Genting Singapore says it doesn’t expect the opening of Singapore’s borders to visitors from select countries to benefit Resorts World Sentosa (RWS) any time soon, warning it could in fact have the opposite result on visitation.
The comments formed part of the company’s 3Q21 results announcement on Tuesday, with revenue at RWS down 16% year-on-year and 9% quarter-on-quarter to SG$251.5 million (US$186.8 million). Gaming revenue at RWS fell 14% versus the June quarter to SG$194.7 million (US$144.6 million) while Adjusted EBITDA fell 31% to SG$102.5 million (US$76.1 million) due to enhanced safe management measures introduced to curb the recent surge of new COVID-19 community cases.
Singapore this month took its first major step towards a full reopening of its international borders with the launch of a Vaccinated Travel Lane (VTL) scheme allowing fully vaccinated visitors from 12 countries – the UK, US, Australia, Canada, Denmark, France, Germany, Italy, the Netherlands, Spain, Switzerland and Brunei – to enter without having to quarantine.
Genting Singapore said Tuesday it is “encouraged” by the implementation of VTL and called it a “significant milestone in the opening of our borders.”
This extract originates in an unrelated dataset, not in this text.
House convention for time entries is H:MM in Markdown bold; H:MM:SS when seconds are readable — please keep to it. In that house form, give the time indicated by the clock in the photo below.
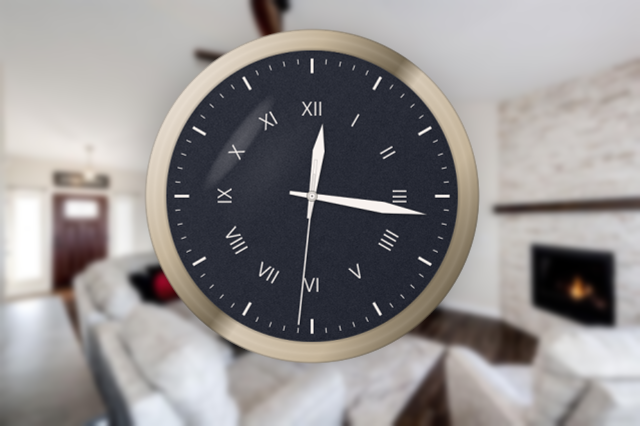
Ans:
**12:16:31**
But the company added, “In the short term we expect minimal increase in overseas visitors’ footfall as the countries designated for this quarantine-free travel are from non-traditional source markets. At the same time, there may be an impact on the IR’s visitorship from an outflow of the local population to these countries due to the pent-up demand for international travel.”
The announcement did not reference this week’s news that flights between Singapore and its closest neighbor Malaysia will resume from 29 November, however industry experts told IAGthat Singapore’s IRs will enjoy greater benefit when land borders with Malaysia reopen as these are how most mass market customers traditionally arrive. Malaysian customers account for around 25% of Singapore’s mass GGR.
On a more positive note, non-gaming revenue showed strong improvement in Q3, rising 12% from the June quarter to SG$50.3 million (US$37.4 million).